In 2005, the Economic Community of West African States (ECOWAS) adopted the Economic Community of West Africa Agricultural Policy (ECOWAP). The ECOWAP defines the principles and objectives related to the agricultural sector, the orientation of agricultural development, and the axes of intervention through which the sub-region exploits its potential to assure sustainable food security in the Member States; decent remuneration for agricultural workers; and expansion of trade on a sustainable basis as much within the region as with the rest of the world.
The three axes of this policy are:

(a) Increasing the productivity and competitiveness of West African agriculture;
(b) Implementing a trade regime within West Africa; and
(c) Adapting the trade regime vis-à-vis countries outside the region.


The West African agricultural policy is also consistent with the implementation of the Comprehensive Africa Agriculture Development Program (CAADP), a component of the African Union’s New Partnership for Africa’s Development (AU/NEPAD). After 10 years of implementation of CAADP, the African Heads of state and government appraised the extent of achievement under it and recommitted to its basic principles in a 2014 declaration known as the MALABO declaration. In this declaration, clear principles and targets were set for the 2015 – 2025 period. At the ECOWAS level, an appraisal of 10 years of the ECOWAP was also carried out in 2015 with broad strategic areas of focus for the 2015 – 2025 agreed on.


The ECOWAP/CAADP takes on the Sustainable Development Goals (SDGs) of reducing poverty and hunger, through the pursuit of the targets in the MALABO declaration including ending hunger and halving poverty in Africa by 2025 as well as the earlier targets of 6% average annual growth in the agriculture sector and allocating an average of 10% of national budgets to the sector. Thus, the West African agricultural policy adopted by ECOWAS is the regional manifestation of CAADP, in order to:

(a) Promote regional integration through harmonization of national agricultural policies so that the natural complementarities across countries in the region can be exploited;
(b) Complement the national agricultural strategies of Member States by dealing with a number of the drivers of agricultural development in West Africa that are more effectively handled at a regional level than at a national level.

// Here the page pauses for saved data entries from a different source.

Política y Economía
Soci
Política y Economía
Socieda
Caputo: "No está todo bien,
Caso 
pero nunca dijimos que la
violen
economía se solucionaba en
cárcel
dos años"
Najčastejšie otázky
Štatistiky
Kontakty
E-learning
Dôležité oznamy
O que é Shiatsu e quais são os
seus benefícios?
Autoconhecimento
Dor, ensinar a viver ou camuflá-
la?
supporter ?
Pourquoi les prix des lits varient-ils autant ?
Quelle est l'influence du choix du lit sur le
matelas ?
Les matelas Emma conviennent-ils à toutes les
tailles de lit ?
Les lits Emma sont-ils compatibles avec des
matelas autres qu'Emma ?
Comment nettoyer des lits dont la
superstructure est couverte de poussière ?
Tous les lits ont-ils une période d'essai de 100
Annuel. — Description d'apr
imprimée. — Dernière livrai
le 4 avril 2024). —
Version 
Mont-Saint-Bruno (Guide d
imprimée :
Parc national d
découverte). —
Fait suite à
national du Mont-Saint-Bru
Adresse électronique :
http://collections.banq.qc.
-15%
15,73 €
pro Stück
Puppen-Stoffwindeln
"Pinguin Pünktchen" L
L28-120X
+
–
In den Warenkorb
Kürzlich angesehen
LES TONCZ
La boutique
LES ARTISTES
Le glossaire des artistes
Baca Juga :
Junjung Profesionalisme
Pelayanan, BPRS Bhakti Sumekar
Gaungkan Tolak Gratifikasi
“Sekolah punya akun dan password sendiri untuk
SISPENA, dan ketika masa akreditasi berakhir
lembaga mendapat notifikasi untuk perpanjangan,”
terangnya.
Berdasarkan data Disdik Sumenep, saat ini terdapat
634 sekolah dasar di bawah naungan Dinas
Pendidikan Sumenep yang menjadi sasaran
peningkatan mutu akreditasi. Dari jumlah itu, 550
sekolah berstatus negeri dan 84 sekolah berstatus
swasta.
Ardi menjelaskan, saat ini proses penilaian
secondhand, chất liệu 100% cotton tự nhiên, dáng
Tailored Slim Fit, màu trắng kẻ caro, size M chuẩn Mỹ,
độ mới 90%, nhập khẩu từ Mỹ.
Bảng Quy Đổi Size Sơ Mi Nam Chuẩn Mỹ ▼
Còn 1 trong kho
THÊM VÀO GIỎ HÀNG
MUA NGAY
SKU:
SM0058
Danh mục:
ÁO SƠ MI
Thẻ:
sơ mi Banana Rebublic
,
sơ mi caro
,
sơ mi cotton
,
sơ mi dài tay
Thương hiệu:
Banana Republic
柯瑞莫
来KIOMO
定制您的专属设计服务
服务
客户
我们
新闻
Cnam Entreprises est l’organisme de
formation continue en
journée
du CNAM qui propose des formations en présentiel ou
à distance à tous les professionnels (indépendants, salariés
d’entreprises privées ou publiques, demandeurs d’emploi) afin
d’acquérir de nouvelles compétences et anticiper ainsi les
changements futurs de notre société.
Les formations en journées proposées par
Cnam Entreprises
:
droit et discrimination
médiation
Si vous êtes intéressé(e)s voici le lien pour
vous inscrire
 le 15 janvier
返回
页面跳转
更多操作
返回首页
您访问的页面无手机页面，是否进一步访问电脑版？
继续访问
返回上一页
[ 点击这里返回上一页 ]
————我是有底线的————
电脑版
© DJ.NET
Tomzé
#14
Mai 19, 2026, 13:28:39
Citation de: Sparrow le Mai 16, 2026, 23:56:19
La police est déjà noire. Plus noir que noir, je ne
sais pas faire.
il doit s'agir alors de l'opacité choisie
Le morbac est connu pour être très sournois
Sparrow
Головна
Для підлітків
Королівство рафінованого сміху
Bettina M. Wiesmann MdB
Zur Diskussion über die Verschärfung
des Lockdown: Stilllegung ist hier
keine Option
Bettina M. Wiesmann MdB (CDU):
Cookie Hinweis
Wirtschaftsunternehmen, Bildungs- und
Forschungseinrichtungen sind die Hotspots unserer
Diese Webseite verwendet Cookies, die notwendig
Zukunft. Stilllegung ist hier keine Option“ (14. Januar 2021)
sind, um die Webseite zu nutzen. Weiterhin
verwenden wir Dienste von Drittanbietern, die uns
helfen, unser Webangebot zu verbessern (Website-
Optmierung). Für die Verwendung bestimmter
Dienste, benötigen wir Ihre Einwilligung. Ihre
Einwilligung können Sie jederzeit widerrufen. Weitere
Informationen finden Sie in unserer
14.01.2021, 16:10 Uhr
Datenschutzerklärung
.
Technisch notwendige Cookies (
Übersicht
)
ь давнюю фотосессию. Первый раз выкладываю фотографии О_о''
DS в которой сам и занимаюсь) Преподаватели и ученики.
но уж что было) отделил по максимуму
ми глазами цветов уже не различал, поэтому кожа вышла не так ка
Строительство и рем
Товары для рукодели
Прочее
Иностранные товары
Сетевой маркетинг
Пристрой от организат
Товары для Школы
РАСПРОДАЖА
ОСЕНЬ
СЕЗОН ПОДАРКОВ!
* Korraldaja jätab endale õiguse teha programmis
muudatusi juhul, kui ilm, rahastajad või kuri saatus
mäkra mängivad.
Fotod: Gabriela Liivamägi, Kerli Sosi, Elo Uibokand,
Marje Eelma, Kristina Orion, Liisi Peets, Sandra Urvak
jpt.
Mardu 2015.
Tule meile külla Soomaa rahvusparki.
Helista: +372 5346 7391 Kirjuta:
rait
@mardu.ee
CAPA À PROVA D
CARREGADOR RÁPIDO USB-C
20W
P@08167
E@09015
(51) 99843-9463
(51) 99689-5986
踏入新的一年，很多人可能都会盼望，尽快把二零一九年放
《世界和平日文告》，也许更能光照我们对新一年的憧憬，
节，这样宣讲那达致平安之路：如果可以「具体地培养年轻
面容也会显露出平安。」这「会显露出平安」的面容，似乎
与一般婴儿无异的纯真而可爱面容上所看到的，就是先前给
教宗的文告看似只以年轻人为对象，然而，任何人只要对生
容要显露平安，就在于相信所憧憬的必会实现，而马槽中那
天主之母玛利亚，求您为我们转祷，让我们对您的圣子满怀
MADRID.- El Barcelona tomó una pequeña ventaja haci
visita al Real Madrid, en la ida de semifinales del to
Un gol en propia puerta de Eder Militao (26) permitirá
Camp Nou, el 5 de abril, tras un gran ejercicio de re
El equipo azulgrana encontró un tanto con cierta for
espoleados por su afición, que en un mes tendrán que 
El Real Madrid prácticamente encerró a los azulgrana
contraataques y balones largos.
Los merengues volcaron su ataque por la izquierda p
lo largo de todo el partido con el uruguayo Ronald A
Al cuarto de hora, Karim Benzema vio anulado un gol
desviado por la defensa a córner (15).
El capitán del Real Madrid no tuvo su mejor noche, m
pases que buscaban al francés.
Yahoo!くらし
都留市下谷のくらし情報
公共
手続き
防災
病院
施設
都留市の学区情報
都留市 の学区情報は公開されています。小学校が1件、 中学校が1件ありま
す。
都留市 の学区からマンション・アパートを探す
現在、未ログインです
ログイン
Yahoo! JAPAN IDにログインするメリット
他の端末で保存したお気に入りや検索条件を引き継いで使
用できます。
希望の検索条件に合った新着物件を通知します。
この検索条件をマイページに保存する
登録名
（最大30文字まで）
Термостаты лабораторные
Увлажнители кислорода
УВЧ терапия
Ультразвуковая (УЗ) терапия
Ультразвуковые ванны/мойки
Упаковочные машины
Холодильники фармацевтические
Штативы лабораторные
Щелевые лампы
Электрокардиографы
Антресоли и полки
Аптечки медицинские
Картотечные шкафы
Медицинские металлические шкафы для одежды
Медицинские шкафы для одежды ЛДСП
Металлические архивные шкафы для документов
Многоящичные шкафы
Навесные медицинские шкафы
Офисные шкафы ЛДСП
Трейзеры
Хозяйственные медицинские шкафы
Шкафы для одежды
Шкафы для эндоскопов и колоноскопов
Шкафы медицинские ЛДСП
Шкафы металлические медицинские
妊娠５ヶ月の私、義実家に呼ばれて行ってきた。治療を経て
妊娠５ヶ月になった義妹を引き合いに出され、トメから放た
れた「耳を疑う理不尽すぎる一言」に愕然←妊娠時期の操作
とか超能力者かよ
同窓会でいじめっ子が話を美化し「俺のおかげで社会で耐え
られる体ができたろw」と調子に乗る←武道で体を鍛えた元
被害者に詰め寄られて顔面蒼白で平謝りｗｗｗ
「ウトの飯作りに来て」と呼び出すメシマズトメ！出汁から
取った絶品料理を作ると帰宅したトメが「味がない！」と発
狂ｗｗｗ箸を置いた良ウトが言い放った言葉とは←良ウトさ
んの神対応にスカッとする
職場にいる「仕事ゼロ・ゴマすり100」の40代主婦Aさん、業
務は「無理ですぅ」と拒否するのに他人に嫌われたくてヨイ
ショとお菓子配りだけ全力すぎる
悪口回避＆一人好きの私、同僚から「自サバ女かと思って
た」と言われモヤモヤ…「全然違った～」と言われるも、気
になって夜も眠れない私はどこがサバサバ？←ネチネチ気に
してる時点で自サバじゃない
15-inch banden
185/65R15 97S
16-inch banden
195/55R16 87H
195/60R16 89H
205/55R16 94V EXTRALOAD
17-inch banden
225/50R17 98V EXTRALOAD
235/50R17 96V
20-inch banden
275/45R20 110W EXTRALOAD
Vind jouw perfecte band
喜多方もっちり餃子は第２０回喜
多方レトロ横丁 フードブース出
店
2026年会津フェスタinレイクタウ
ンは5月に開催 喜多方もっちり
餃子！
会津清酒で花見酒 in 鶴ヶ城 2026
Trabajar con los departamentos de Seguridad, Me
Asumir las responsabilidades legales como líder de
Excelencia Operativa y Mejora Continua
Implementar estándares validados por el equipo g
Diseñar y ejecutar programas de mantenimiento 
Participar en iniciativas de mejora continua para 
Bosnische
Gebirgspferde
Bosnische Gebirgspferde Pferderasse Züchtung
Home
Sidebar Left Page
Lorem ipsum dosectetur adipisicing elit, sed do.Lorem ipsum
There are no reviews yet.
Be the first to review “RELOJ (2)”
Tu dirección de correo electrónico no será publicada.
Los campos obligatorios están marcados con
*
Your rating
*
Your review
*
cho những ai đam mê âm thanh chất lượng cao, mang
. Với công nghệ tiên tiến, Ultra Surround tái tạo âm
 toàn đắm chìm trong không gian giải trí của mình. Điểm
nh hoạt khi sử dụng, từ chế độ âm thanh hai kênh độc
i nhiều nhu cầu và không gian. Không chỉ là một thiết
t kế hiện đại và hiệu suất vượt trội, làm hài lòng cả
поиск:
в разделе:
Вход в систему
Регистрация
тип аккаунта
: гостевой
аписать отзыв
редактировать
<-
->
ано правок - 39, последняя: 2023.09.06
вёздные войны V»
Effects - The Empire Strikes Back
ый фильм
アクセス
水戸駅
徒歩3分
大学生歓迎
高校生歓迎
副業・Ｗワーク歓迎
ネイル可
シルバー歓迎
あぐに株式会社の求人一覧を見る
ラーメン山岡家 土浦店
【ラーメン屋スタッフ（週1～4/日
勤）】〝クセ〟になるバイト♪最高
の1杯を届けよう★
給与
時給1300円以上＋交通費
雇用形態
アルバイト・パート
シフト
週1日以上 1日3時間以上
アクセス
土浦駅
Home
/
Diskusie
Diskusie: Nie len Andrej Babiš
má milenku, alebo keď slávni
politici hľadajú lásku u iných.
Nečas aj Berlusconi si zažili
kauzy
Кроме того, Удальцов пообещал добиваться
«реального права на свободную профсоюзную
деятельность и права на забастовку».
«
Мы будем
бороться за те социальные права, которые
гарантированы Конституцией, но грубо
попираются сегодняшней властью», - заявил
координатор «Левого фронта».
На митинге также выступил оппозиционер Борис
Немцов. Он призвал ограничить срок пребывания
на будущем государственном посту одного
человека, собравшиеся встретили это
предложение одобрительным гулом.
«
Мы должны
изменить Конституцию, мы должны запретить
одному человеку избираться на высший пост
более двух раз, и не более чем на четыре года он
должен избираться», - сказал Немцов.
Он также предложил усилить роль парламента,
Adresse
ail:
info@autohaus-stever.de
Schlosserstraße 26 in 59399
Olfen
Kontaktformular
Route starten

The regional agricultural policy adopted by ECOWAS (referred to as ECOWAP or ECOWAP/CAADP) has become the common framework underlying agricultural program formulation in the region. The implementation of ECOWAP/CAADP relies on 3 complementary mechanisms. The first is the formulation of National Agricultural Investment Plans (NAIPs) in each of the 15 ECOWAS member countries. The first generation of NAIPs were the subject of the national CAADP compacts signed by all the stakeholders during national round tables. Presently, the 2nd generation of NAIPs are at various stages of preparation in the Member States.
The second is at the regional level, which proceeds through the Regional Agriculture Investment Plan (RAIP) which aims at achieving the ECOWAP’s objectives through regional programs. These programs would normally be integrated in the regional compact which will commit the different categories of stakeholders and operators (governments, ministries, inter-governmental bodies, NARS, international organizations, regional technical cooperation partners, NGOs and the private sector) to its objectives.
The third is specific regional policies and policy instruments which aim to guide operations in the sector.


Through the process of formulating NAIPs, the RAIP programs and regional policies, ECOWAP/CAADP seeks to provide a common framework that promotes effective and coherent action. The aim is to harmonize and integrate target objectives, via diverse strategies and programs undertaken by countries and inter-governmental organizations in the sub-region (e.g., the agricultural policy of WAEMU/UEMOA, the Strategic framework for sustainable food security of CILSS aimed at fighting against poverty in the Sahel, the sub-regional program of action against desertification, etc.). This progressive integration is intended to avoid duplication of efforts within ECOWAS.


Through these 3 mechanisms (national and regional investment plans and regional policies), ECOWAP/CAADP sets out to accomplish a vision of “a modern and sustainable agriculture based on effective and efficient family farms and the promotion of agricultural enterprises through the involvement of the private sector. Once productivity and competitiveness on the intra-community and international markets are achieved, the policy should be able to guarantee food security and secure decent incomes for agricultural workers” (ECOWAS 2005, Annex p.2). ECOWAP/CAADP’s general objective is to “contribute in a sustainable way to meeting the food needs of the population, to economic and social development, to the reduction of poverty in the Member States, and thus to reduce existing inequalities among territories, zones and nations” (ECOWAS 2005, Annex p.3). These objectives affirm the principle of regional food sovereignty, primarily through high regional integration and appropriate levels of border protection, differentiated according to the specific needs of each supply chain.